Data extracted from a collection
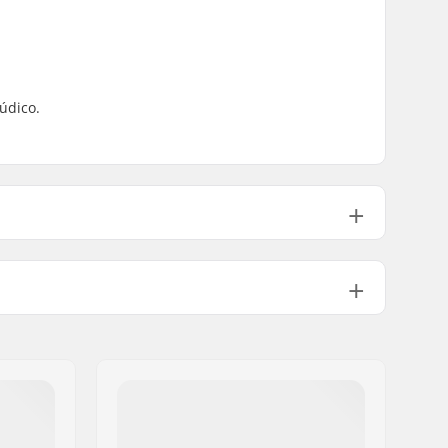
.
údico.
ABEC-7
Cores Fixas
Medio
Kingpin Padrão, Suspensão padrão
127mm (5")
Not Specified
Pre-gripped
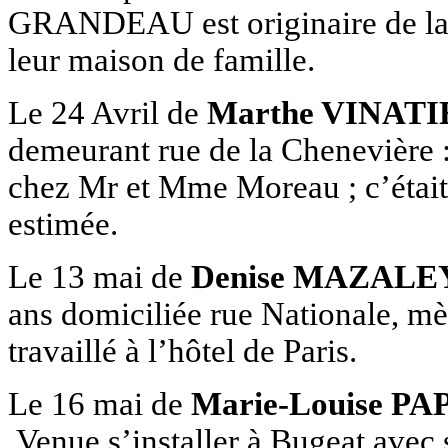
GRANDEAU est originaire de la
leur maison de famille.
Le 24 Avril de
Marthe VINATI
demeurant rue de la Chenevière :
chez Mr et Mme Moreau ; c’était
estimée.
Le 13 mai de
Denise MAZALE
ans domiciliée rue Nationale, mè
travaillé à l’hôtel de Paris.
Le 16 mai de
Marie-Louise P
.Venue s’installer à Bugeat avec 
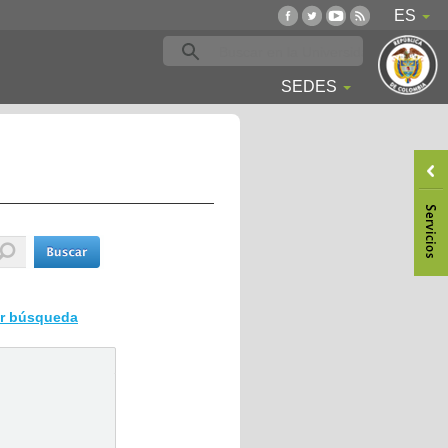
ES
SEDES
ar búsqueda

What you will do: Retype every line of the listing above, leaving out the pictures.

Reply:
.
údico.
ABEC-7
Cores Fixas
Medio
Kingpin Padrão, Suspensão padrão
127mm (5")
Not Specified
Pre-gripped
GRANDEAU est originaire de la
leur maison de famille.
Le 24 Avril de
Marthe VINATI
demeurant rue de la Chenevière :
chez Mr et Mme Moreau ; c’était
estimée.
Le 13 mai de
Denise MAZALE
ans domiciliée rue Nationale, mè
travaillé à l’hôtel de Paris.
Le 16 mai de
Marie-Louise P
.Venue s’installer à Bugeat avec 
ES
SEDES
ar búsqueda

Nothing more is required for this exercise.